We fucking loved Bad Sports. It served frozen margs, great fried chicken and even better cheeseburger tacos. It was one of our favourite tacos in London. But now it is gone. But as one taqueria door closes, another opens. And so the hunt for a new taco to effuse over takes us to a bunch of tortilla flippers, most recently to a tiny place hidden away in Wood Street.
Homies On Donkeys is a tiny five-seat taqueria nestled incongruously within the eclectic trading space of the local indoor market. It is cute and homely: dimly lit apart from multi-coloured fairy lights around the kitchen, a zebra print counter, hand made signs on the walls, and food cooked on those ovens that you find in student houses.
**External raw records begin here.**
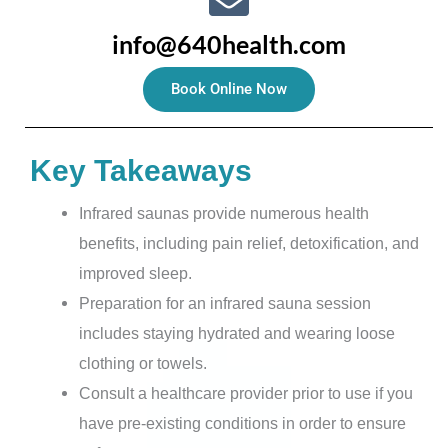
info@640health.com
Book Online Now
Key Takeaways
Infrared saunas provide numerous health
benefits, including pain relief, detoxification, and
improved sleep.
Preparation for an infrared sauna session
includes staying hydrated and wearing loose
clothing or towels.
Consult a healthcare provider prior to use if you
have pre-existing conditions in order to ensure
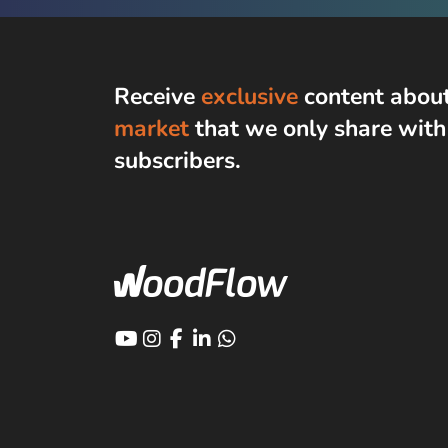
Receive
exclusive
content abou
market
that we only share wit
subscribers
.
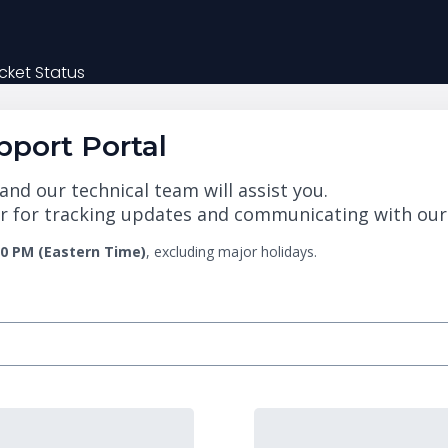
cket Status
port Portal
nd our technical team will assist you.
 for tracking updates and communicating with our te
00 PM (Eastern Time)
, excluding major holidays.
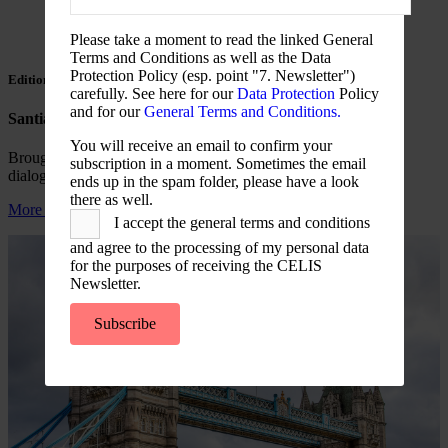
Please take a moment to read the linked General
Terms and Conditions as well as the Data
Protection Policy (esp. point "7. Newsletter")
Edition 7
carefully. See here for our
Data Protection
Policy
and for our
General Terms and Conditions.
Santiago de Chile (17-18.06.26)
You will receive an email to confirm your
Brought international experience into a Chile-centred policy
subscription in a moment. Sometimes the email
dialogue on investment screening and economic security.
ends up in the spam folder, please have a look
there as well.
More information
I accept the general terms and conditions
and agree to the processing of my personal data
for the purposes of receiving the CELIS
Newsletter.
Subscribe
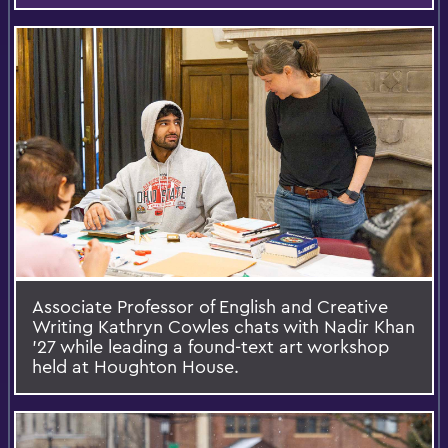
Associate Professor of English and Creative
Writing Kathryn Cowles chats with Nadir Khan
’27 while leading a found-text art workshop
held at Houghton House.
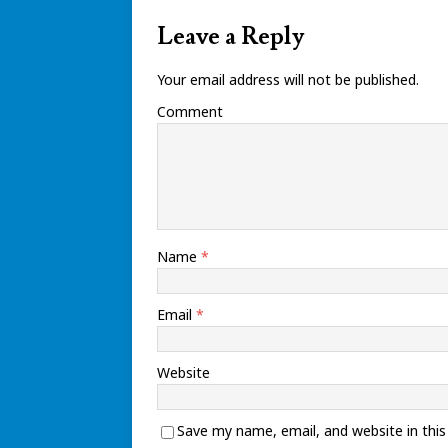
Leave a Reply
Your email address will not be published.
Comment
Name
*
Email
*
Website
Save my name, email, and website in thi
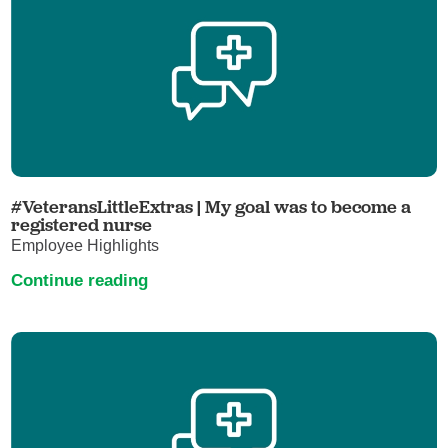
#VeteransLittleExtras | My goal was to become a
registered nurse
Employee Highlights
Continue reading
It fondly reminds us of the bars in Tokyo’s Golden Gai or the local town dive bars in the States.
One the day we went we are served by a one-man taco stand, a Mexican by way of San Diego, the friendliest, warm and funny dude. He is awesome. We are already trying to figure out how to become his friend. Jovial was our confab about different styles of tacos and, although the place is only open 11 -5, how his days are long as fuck due to all the prep he has to do (the pork butt is braised for up to 8 or 9 hours the day before). And this butt goes into one incredible cochinito en chipotle taco: Pulled pork bathes in a bonkers tasty chipotle sauce that has smoky spice, a complex richness hard to explain beyond delicious, and a touch of sweetness with a gentle lingering heat. We are strong advocates of the braised meat tacos, like the ones Guisados in Los Angeles serves up, and this is the best effort we've had in London by miles.
The robust pork is well balanced by the earthy freshness of the coriander, the creaminess of the sour cream and combination of sour pickled onions and sweet roasted ones. The corn tortilla, brushed with sunflower spread before being heated in a pan, is perfectly chewy and savoury with that great maize flavour - a spot on base for all of the fillings.
This taco is the shit.
The finely shredded chicken in the pollo adobado taco is covered in a milder sauce with a great depth of spice and a sweet richness. Whilst it doesn't have the wow factor of the braised pork it is still great. The prawns in the camarón enchilado taco are plump and succulent, and the fresh, light sauce that accompanied it was tomato and garlic focussed, a bit like a crushed warmly spiced pico de gallo.
Not only are these tacos great though, they are also amazing value for money. The tacos are properly stuffed with filling, and with a pair of pork coming in at a fiver the place is significantly cheaper than anywhere else. This is properly affordable food, how we ate in in Southern California and how it is supposed to be. We’re guessing the rent isn’t what the central London taquerias have to fork out, so the costs can be kept down, but the charm of this place is how it reminds us of going searching in the relative wilderness of California for proper good tacos in proper honest joints. You should really go.